● Provided data
╭──

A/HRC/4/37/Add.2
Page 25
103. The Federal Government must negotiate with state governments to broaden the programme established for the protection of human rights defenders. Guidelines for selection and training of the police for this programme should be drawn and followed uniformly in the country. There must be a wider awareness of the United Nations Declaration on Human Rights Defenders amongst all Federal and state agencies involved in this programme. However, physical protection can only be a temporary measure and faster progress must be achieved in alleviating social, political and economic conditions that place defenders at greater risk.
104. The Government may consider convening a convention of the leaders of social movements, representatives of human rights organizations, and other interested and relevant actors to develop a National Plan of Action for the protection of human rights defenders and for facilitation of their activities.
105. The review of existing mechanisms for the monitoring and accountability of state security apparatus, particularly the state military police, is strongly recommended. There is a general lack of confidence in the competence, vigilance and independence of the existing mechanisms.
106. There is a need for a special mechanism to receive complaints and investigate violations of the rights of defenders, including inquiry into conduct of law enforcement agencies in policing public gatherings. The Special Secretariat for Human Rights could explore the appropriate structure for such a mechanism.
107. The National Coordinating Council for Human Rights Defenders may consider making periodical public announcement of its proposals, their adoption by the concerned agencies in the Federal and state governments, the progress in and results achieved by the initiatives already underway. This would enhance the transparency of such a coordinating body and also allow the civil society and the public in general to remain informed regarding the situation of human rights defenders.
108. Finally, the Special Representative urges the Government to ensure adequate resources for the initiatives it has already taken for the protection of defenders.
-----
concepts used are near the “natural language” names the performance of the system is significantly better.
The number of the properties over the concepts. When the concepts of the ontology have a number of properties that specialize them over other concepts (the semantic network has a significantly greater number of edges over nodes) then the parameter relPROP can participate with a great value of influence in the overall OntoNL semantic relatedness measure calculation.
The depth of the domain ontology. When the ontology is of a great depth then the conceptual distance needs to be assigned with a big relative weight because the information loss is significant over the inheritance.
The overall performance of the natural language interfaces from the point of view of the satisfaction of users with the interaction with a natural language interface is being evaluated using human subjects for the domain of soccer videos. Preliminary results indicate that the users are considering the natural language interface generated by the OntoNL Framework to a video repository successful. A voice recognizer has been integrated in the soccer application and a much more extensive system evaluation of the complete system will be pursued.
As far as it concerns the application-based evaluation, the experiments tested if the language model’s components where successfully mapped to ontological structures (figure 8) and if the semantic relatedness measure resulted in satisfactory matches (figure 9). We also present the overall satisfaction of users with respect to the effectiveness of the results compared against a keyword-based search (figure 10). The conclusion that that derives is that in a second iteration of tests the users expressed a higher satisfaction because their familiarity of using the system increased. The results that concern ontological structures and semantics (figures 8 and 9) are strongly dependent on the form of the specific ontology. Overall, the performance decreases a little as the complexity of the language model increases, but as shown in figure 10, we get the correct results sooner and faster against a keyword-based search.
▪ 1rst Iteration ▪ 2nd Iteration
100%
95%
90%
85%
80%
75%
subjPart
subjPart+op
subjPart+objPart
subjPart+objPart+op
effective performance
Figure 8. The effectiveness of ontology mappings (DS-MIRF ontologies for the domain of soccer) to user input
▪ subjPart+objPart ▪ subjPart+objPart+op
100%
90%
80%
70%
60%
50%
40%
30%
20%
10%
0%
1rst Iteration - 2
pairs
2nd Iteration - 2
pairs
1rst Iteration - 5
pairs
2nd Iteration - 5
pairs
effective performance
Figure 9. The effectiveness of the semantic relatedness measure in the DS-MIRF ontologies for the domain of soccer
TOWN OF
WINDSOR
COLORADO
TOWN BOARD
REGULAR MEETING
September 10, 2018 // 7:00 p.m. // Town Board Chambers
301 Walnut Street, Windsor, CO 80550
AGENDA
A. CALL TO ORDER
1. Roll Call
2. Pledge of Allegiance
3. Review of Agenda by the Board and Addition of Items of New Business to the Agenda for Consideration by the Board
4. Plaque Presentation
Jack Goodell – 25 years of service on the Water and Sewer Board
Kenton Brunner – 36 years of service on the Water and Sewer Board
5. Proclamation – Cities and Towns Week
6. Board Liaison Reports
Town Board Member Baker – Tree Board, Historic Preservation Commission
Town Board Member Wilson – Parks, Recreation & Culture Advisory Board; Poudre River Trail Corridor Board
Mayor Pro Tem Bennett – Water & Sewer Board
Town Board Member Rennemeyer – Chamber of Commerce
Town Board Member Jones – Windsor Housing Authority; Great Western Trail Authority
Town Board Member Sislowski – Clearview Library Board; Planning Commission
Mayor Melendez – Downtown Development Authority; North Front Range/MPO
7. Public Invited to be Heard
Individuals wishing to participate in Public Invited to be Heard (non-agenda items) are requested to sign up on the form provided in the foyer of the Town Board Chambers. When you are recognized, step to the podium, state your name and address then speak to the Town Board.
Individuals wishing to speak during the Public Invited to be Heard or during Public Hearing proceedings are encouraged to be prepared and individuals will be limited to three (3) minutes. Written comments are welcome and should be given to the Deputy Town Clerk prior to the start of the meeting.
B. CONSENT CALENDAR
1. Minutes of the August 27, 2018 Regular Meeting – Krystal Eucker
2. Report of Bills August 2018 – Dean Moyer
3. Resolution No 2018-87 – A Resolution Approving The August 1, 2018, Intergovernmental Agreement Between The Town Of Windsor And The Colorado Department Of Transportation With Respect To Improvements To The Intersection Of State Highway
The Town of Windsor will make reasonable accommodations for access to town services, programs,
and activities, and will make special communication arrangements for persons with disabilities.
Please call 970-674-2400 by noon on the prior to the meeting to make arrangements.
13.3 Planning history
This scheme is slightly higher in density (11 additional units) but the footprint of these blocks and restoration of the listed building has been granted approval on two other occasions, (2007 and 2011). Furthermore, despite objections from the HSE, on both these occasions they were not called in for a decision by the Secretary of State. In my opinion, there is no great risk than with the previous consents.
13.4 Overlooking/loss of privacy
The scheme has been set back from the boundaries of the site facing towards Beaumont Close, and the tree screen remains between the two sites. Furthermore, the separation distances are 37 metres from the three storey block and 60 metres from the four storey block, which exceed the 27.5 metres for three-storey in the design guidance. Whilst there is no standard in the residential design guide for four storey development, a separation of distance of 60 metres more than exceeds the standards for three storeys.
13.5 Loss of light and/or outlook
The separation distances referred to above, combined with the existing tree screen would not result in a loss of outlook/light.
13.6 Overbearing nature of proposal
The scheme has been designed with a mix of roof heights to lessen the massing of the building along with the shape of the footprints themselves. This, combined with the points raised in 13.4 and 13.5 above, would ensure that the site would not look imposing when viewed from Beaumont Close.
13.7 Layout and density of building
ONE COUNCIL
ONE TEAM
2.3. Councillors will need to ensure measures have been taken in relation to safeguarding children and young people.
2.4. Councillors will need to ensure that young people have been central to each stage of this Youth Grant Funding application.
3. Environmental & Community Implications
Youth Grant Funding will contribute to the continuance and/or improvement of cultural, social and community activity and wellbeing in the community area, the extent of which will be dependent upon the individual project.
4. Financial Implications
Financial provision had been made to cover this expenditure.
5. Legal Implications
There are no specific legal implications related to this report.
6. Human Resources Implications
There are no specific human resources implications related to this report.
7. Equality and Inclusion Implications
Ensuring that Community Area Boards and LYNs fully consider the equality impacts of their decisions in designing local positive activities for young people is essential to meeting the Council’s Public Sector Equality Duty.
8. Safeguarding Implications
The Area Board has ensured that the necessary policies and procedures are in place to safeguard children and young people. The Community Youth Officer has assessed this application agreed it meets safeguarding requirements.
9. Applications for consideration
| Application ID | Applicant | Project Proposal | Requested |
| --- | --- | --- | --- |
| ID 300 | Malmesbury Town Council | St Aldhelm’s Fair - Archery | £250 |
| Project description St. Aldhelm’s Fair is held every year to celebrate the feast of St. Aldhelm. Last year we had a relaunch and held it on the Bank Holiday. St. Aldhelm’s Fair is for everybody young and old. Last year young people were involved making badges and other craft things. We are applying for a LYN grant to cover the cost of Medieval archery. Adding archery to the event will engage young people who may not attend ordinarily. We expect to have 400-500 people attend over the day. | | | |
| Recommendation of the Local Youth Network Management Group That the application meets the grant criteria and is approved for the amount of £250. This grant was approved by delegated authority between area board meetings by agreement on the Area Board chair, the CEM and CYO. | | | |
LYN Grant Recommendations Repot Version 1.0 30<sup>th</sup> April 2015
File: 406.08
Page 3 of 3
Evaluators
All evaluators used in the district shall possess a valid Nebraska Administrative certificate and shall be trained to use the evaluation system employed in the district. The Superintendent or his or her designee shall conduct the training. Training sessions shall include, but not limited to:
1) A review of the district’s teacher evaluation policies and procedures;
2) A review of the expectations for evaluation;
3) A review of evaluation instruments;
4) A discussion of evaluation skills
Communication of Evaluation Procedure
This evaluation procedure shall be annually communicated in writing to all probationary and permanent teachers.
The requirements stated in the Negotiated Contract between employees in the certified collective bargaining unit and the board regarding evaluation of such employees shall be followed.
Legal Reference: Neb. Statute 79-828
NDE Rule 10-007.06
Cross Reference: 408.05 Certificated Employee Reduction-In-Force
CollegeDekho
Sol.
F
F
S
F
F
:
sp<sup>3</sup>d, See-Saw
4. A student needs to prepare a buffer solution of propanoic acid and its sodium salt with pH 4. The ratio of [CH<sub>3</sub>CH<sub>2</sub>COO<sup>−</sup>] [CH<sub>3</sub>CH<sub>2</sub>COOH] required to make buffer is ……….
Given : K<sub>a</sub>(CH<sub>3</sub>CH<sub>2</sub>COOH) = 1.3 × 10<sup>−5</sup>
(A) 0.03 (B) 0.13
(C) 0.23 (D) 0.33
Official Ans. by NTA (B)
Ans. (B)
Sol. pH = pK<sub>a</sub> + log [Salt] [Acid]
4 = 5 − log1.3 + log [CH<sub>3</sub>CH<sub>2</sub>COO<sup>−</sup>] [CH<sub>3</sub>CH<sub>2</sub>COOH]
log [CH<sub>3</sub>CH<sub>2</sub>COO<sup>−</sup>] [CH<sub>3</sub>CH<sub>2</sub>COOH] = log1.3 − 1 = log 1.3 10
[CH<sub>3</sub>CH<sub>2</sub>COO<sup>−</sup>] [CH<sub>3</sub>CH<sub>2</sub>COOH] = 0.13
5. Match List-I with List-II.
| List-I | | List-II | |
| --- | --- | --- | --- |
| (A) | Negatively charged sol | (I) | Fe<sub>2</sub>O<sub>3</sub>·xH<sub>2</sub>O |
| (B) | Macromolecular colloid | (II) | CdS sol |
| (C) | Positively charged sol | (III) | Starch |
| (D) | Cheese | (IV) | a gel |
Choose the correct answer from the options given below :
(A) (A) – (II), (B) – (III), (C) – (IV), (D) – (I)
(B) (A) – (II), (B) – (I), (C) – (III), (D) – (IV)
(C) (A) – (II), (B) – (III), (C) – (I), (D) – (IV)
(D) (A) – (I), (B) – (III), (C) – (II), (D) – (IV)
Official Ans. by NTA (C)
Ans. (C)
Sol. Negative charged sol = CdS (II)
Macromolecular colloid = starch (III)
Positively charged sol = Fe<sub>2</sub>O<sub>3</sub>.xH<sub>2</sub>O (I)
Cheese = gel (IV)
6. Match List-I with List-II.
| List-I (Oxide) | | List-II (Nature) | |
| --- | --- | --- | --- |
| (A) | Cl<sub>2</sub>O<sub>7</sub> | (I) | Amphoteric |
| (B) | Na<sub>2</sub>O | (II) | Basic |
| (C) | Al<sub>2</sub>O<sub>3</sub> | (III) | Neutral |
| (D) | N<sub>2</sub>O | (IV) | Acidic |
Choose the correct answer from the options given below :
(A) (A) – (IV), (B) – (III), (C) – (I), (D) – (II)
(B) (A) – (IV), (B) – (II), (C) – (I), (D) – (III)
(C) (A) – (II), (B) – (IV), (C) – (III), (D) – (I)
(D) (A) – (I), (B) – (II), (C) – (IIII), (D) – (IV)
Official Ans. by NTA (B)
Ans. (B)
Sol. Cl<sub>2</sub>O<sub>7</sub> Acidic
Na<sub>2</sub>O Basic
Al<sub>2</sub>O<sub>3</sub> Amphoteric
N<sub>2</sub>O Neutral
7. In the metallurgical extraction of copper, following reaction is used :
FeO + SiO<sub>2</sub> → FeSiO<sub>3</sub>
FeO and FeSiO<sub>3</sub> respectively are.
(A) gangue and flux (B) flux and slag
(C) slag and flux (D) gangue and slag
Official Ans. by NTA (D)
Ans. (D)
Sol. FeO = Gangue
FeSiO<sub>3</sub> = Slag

╰──

● Prompt
Search the entries for the word "participate" and gather every line where it appears.

● Task response
The number of the properties over the concepts. When the concepts of the ontology have a number of properties that specialize them over other concepts (the semantic network has a significantly greater number of edges over nodes) then the parameter relPROP can participate with a great value of influence in the overall OntoNL semantic relatedness measure calculation.
Individuals wishing to participate in Public Invited to be Heard (non-agenda items) are requested to sign up on the form provided in the foyer of the Town Board Chambers. When you are recognized, step to the podium, state your name and address then speak to the Town Board.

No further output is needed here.